De esta manera, Claudia representa la antítesis de María Mele, la muchacha conservadora, ingenua y que posee los deseos tradicionales de dedicarse al hogar. Ser mujer parece, para esta última, estar dedicada completamente al hombre. Dentro de su inexperiencia, este personaje, al estar des-erotizado, nos brinda una perspectiva contraria sobre el cuerpo y el sexo: la visión y descripción de quien no ha estado en contacto íntimo con estos aspectos. Por ejemplo, María Mele nos describe en su diario la noche de su boda:
… cuando el pene de Mariño se pare (…) tendrá ese aspecto salvaje de las gárgolas de la catedral (…) el pene de Mariño no es tan bonito. Más bien es feo. Se parece al cuello de un gallo muerto. Y si sumáramos estas dos características, como que las vaginas huelen mal y los penes son feos, sorprende que a la gente le guste tanto practicar el sexo (…) Esto de estar desnuda es complicado, el cuerpo pierde inmediatamente la forma de las ropas y dice la edad que tiene, qué sincero es el cuerpo (127-128).

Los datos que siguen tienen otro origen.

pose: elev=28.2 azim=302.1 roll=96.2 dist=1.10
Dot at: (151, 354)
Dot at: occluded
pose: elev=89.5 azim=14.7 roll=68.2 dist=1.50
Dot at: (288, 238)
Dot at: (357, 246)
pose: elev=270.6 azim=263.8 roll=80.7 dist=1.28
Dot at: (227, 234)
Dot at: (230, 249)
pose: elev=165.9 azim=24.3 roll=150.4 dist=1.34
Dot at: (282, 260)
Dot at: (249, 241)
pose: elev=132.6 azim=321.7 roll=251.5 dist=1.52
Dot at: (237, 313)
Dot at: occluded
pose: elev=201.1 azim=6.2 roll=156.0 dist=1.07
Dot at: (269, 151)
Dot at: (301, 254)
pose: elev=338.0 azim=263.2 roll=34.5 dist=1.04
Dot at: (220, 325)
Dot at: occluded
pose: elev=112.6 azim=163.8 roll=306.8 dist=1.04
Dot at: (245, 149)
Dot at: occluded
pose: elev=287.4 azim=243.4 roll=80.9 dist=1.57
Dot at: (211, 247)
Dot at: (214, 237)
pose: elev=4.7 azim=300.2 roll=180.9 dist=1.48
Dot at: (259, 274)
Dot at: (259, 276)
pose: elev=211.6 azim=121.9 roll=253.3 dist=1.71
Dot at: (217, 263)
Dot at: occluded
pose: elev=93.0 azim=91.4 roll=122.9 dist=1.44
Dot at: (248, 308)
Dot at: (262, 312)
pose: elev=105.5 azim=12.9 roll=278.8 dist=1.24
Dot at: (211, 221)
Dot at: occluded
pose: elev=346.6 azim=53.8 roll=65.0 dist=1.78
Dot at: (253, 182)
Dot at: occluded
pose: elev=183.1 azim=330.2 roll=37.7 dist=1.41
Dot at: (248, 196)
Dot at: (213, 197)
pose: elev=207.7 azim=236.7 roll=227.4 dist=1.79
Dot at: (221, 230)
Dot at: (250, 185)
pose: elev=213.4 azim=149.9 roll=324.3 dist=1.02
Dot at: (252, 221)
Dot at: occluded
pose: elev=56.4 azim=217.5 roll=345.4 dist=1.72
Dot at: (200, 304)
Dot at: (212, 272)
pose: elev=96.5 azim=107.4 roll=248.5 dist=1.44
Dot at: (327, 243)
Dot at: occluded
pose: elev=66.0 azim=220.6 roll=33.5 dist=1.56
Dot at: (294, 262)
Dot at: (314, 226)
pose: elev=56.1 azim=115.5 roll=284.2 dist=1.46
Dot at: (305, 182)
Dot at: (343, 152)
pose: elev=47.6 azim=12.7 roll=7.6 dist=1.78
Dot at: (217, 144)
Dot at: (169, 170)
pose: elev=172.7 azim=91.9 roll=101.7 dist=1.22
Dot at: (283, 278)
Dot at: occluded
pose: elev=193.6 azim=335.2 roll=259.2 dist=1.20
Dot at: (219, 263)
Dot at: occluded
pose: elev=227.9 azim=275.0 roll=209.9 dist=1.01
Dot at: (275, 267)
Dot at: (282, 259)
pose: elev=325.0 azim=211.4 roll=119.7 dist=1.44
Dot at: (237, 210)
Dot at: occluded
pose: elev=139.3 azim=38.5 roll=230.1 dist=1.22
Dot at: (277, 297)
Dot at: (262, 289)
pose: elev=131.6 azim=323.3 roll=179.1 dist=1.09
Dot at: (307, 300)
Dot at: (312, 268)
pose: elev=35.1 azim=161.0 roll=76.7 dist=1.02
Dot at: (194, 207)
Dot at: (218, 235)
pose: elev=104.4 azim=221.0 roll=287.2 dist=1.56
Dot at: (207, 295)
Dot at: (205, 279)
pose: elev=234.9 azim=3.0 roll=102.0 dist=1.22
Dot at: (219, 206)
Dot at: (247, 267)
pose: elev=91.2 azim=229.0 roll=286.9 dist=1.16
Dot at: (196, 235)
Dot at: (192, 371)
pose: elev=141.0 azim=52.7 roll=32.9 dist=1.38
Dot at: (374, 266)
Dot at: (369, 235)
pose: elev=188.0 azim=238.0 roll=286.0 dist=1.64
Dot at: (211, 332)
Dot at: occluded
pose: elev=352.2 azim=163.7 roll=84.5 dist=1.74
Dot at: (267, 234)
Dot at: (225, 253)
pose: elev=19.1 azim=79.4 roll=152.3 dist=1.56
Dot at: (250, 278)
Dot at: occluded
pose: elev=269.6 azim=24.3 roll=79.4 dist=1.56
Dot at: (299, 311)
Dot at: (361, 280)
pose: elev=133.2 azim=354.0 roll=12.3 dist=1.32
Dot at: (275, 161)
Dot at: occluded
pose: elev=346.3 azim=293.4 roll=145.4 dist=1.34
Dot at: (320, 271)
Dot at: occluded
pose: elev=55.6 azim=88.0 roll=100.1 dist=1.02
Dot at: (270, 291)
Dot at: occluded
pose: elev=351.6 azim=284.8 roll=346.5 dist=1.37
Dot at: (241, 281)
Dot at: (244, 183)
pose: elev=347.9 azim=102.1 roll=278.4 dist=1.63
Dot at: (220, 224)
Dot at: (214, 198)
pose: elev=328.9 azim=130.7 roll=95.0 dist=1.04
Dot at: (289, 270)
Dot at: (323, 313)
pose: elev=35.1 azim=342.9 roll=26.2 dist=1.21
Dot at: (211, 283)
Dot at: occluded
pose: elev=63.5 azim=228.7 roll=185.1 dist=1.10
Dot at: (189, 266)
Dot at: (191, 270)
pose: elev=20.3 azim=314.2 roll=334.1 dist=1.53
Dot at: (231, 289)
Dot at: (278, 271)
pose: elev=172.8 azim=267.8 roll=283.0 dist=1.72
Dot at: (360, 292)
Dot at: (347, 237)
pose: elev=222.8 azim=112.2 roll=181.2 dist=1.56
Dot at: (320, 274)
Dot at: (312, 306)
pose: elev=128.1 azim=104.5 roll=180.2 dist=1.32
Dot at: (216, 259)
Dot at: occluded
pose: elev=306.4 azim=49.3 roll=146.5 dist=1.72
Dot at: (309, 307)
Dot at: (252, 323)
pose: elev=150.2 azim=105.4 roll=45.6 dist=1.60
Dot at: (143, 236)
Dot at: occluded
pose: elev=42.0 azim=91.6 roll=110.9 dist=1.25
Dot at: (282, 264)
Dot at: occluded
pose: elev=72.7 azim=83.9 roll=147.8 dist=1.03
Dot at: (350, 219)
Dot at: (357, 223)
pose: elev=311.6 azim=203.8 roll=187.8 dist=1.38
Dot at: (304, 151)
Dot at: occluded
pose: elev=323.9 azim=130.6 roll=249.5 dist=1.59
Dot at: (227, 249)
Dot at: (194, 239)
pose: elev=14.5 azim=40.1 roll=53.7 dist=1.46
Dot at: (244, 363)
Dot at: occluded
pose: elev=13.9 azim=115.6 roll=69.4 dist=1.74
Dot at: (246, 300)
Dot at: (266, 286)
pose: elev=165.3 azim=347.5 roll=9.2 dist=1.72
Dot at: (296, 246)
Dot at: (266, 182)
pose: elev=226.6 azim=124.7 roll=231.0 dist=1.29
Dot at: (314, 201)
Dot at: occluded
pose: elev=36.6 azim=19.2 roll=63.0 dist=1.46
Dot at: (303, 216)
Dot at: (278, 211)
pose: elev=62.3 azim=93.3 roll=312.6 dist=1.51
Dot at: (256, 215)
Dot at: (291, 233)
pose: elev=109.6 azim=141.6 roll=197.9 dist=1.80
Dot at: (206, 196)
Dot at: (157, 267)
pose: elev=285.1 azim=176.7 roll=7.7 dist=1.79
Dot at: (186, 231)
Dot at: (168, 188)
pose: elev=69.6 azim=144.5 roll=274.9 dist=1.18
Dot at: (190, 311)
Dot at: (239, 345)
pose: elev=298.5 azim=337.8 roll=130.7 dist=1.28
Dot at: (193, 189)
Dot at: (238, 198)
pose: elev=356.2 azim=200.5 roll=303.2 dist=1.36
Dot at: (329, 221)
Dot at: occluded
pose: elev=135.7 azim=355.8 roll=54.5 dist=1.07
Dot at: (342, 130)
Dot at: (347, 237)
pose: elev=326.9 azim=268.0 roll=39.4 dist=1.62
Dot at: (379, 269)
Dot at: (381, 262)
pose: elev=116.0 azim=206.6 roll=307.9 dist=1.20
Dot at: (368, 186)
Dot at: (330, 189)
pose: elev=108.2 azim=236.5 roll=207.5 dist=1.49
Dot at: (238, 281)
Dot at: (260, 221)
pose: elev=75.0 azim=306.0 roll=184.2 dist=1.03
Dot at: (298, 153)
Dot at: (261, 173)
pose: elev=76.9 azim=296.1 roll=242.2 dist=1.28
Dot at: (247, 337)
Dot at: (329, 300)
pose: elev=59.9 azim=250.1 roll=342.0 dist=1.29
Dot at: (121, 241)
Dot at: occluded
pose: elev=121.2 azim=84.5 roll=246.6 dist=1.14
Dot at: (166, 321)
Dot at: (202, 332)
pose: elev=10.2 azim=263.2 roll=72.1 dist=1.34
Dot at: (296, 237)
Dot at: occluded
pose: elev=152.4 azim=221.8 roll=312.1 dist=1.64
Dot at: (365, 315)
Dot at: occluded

Y similarmente, en una especie de intermedio entre Claudia y María Mele, se encuentra la propia Octavia. Ésta, si bien no explota su sexualidad, al menos está consciente de que la tuvo: los demonios de Octavia se inclinan por torturarla en torno a las malas decisiones que ha tomado en la vida y el tiempo que ha pasado la enfrenta cada día más a la vejez y al ensimismamiento. Así, esta cosechadora de fracasos parece tener un odio sumiso hacia sí misma y estar cargada de una íntima soledad que sólo se rompe al encontrarse con Babela, una niña que provoca en ella sentimientos encontrados; o al estar con Caperucita, una muñeca de madera totalmente humanizada, de fuerte personalidad, con deseos eróticos hacia el Lobo Feroz y ciertos problemas con el alcohol; o al compartir sus desdichas con la misma Claudia, con quien va forjando una especie de complicidad particular hasta el punto de ser casi confidentes la una de la otra. Octavia, nuestra guía en este despliegue de personalidades, es, como ella misma dice, una mujer a la que “le sobra labial, brassier, le sobra el cuerpo y le falta plata” (163).
Estos tres personajes son muestra de ese árbol lleno de ramas disímiles que, más allá de meros arquetipos, evidencian una especie de disección que ha pretendido atrapar lo femenino, tal como Claudia atrapa la mantis, y que examina el propio género, tal como Khalo se representa a sí misma. Así, en Percusión y tomate, Linares parece que “tiene encerrada a la feminidad en un frasco de mayonesa grande” (171) y cada personaje es una pequeña muestra de ello.
Ezioly Serrano
Ilustración: Mickalene Thomas, “Tamika Sur Une Chaise Longue”.